Passage choisi »
RÉCIT En manque de moyens, l’aumônerie musulmane ploie sous les fortes attentes de l’Etat pour lutter contre la radicalisation des prisonniers. Le sujet sera, entre autres, au menu du raout organisé ce lundi au ministère de l’Intérieur.

Jamais Mohamed Loueslati n’avait imaginé qu’il mettrait un jour les pieds en prison. Les choses se sont faites comme cela, un peu malgré lui, parce qu’on est venu le chercher. « Au début des années 2000, l’administration pénitentiaire avait beaucoup de soucis avec les détenus d’origine musulmane, raconte-t-il. Il y avait des suicides, des refus de réintégrer les cellules, de la viande halal jetée par-dessus les murs pour les prisonniers. On ne parlait pas à l’époque de radicalisation mais d’islamisation. » A Rennes, pour trouver un aumônier, le directeur du centre pénitentiaire avait alors pris contact avec l’association musulmane qui gère l’une des mosquées de la ville, située boulevard du Portugal. Parmi ses fondateurs, il y avait Mohamed Loueslati, qui avait accepté « pour rendre service à la communauté ». Quinze ans plus tard, retraité après avoir travaillé chez un assureur, il se retrouve même aumônier régional des prisons pour le Grand Ouest. Avec sous sa responsabilité 20 établissements sur 12 départements, 6 000 détenus qu’il décrit comme « majoritairement musulmans » et une vingtaine d’aumôniers. Face à la montée de la radicalisation, l’enjeu est important. Mais en prison, l’aumônerie musulmane doit se débrouiller avec peu de moyens.

Données extraites »
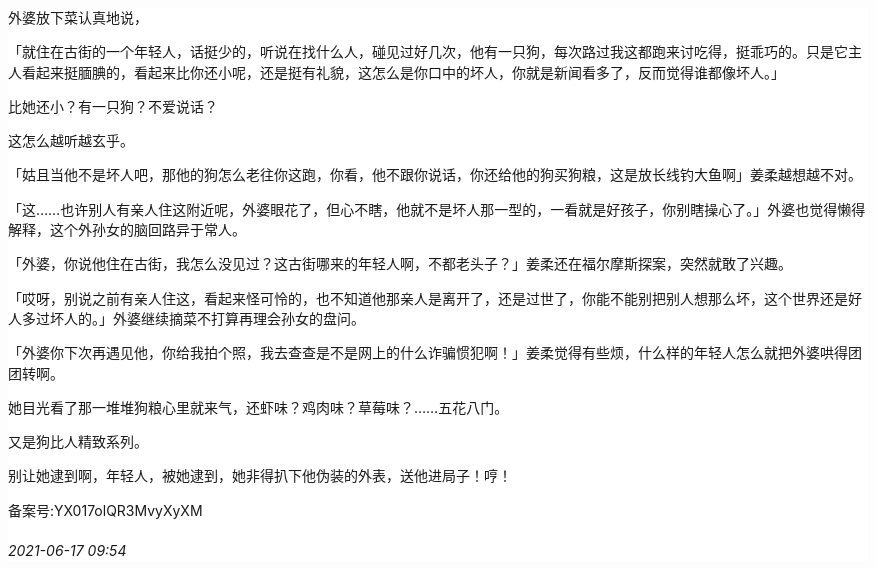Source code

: 
外婆放下菜认真地说，


「就住在古街的一个年轻人，话挺少的，听说在找什么人，碰见过好几次，他有一只狗，每次路过我这都跑来讨吃得，挺乖巧的。只是它主人看起来挺腼腆的，看起来比你还小呢，还是挺有礼貌，这怎么是你口中的坏人，你就是新闻看多了，反而觉得谁都像坏人。」


比她还小？有一只狗？不爱说话？


这怎么越听越玄乎。


「姑且当他不是坏人吧，那他的狗怎么老往你这跑，你看，他不跟你说话，你还给他的狗买狗粮，这是放长线钓大鱼啊」姜柔越想越不对。


「这……也许别人有亲人住这附近呢，外婆眼花了，但心不瞎，他就不是坏人那一型的，一看就是好孩子，你别瞎操心了。」外婆也觉得懒得解释，这个外孙女的脑回路异于常人。


「外婆，你说他住在古街，我怎么没见过？这古街哪来的年轻人啊，不都老头子？」姜柔还在福尔摩斯探案，突然就敢了兴趣。


「哎呀，别说之前有亲人住这，看起来怪可怜的，也不知道他那亲人是离开了，还是过世了，你能不能别把别人想那么坏，这个世界还是好人多过坏人的。」外婆继续摘菜不打算再理会孙女的盘问。


「外婆你下次再遇见他，你给我拍个照，我去查查是不是网上的什么诈骗惯犯啊！」姜柔觉得有些烦，什么样的年轻人怎么就把外婆哄得团团转啊。


她目光看了那一堆堆狗粮心里就来气，还虾味？鸡肉味？草莓味？……五花八门。


又是狗比人精致系列。


别让她逮到啊，年轻人，被她逮到，她非得扒下他伪装的外表，送他进局子！哼！


备案号:YX017olQR3MvyXyXM


###### 2021-06-17 09:54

Activités »
1) Recopiez intégralement le passage sur l'aumônerie musulmane en prison, sans rien y changer.
2) Relevez chaque ligne des données qui contient la chaîne « 每次路过我这都跑来讨吃得 ». La casse compte.

Corrigés des exercices »
1)
RÉCIT En manque de moyens, l’aumônerie musulmane ploie sous les fortes attentes de l’Etat pour lutter contre la radicalisation des prisonniers. Le sujet sera, entre autres, au menu du raout organisé ce lundi au ministère de l’Intérieur.

Jamais Mohamed Loueslati n’avait imaginé qu’il mettrait un jour les pieds en prison. Les choses se sont faites comme cela, un peu malgré lui, parce qu’on est venu le chercher. « Au début des années 2000, l’administration pénitentiaire avait beaucoup de soucis avec les détenus d’origine musulmane, raconte-t-il. Il y avait des suicides, des refus de réintégrer les cellules, de la viande halal jetée par-dessus les murs pour les prisonniers. On ne parlait pas à l’époque de radicalisation mais d’islamisation. » A Rennes, pour trouver un aumônier, le directeur du centre pénitentiaire avait alors pris contact avec l’association musulmane qui gère l’une des mosquées de la ville, située boulevard du Portugal. Parmi ses fondateurs, il y avait Mohamed Loueslati, qui avait accepté « pour rendre service à la communauté ». Quinze ans plus tard, retraité après avoir travaillé chez un assureur, il se retrouve même aumônier régional des prisons pour le Grand Ouest. Avec sous sa responsabilité 20 établissements sur 12 départements, 6 000 détenus qu’il décrit comme « majoritairement musulmans » et une vingtaine d’aumôniers. Face à la montée de la radicalisation, l’enjeu est important. Mais en prison, l’aumônerie musulmane doit se débrouiller avec peu de moyens.

2)
「就住在古街的一个年轻人，话挺少的，听说在找什么人，碰见过好几次，他有一只狗，每次路过我这都跑来讨吃得，挺乖巧的。只是它主人看起来挺腼腆的，看起来比你还小呢，还是挺有礼貌，这怎么是你口中的坏人，你就是新闻看多了，反而觉得谁都像坏人。」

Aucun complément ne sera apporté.